The “amyloid hypothesis” suggests that the accumulation of amyloid-beta protein is responsible for the degeneration and death of neurons in Alzheimer’s disease. Over a century ago, unidentified protein plaques were found in the brain of a person with dementia. In 1984, amyloid-beta protein was discovered and remains a key suspect in the development of Alzheimer’s.
However, since these plaques are also present in the brains of elderly individuals with normal cognitive function, and because treatment development has struggled for years, some have questioned the validity of this hypothesis. There have even been allegations of evidence fabrication in a highly influential paper supporting the theory last year. Additionally, the two most recent trials do not seem to support it either.
These trials, involving nearly 1,000 participants, tested a drug called gantenerumab in individuals with early Alzheimer’s disease. While the treatment did reduce amyloid plaque burden compared to a placebo, there was no improvement in cognitive function as expected.
This is “surprising,” according to Lon Schneider in an accompanying editorial. Gantenerumab is similar to two other FDA-approved drugs, aducanumab and lecanemab, for early Alzheimer’s treatment. All three drugs contain synthetic antibodies that bind to amyloid-beta in the brain to reduce plaques. However, whether this leads to improvements in dementia symptoms is debated, especially in light of the latest findings.

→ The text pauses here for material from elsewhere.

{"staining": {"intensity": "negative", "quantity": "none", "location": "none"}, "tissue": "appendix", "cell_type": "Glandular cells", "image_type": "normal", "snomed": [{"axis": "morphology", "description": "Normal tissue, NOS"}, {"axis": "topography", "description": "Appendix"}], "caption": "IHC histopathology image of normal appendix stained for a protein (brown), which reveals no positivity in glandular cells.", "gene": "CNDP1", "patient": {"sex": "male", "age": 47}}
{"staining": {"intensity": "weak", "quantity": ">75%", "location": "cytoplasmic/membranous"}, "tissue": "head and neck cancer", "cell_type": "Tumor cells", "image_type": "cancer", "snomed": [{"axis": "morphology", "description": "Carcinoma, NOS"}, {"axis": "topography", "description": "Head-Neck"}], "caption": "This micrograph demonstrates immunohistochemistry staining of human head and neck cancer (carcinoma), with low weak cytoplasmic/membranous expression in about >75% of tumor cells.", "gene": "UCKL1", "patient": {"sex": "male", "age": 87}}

Participants were randomly assigned to receive gantenerumab or a placebo every two weeks for 116 weeks. The researchers used the Clinical Dementia Rating scale–Sum of Boxes (CDR-SB) to assess dementia severity before and after the trials. After over two years, there was no significant difference in CDR-SB score changes between the drug and placebo groups, indicating that gantenerumab did not significantly improve cognition.
“The gantenerumab trials add to the evidence of variable, small clinical effects of antiamyloid antibodies. Depending on one’s perspective, the results either reinforce confidence in this therapeutic approach or suggest that the effects are small, unreliable, and barely distinguishable from no effect,” concludes Schneider.
However, Schneider also acknowledges some limitations of the trials, including bias risk and inadequate masking of the drug and placebo. He suggests that the trials may not have been long enough to observe a real difference in Alzheimer’s symptoms.
“If a meaningful effect is not apparent after 1.5 to 2 years of treatment, there may be hope that it manifests in the future,” Schneider adds.
After decades of research on the role of amyloid plaques in Alzheimer’s development, a definitive answer will still have to wait.
“There is much we do not know about targeting amyloids in patients with Alzheimer’s disease, and perhaps we will learn more from ongoing prevention or registry trials of antiamyloid antibodies in clinical practice,” says Schneider.
The results of the trials are published in The New England Journal of Medicine.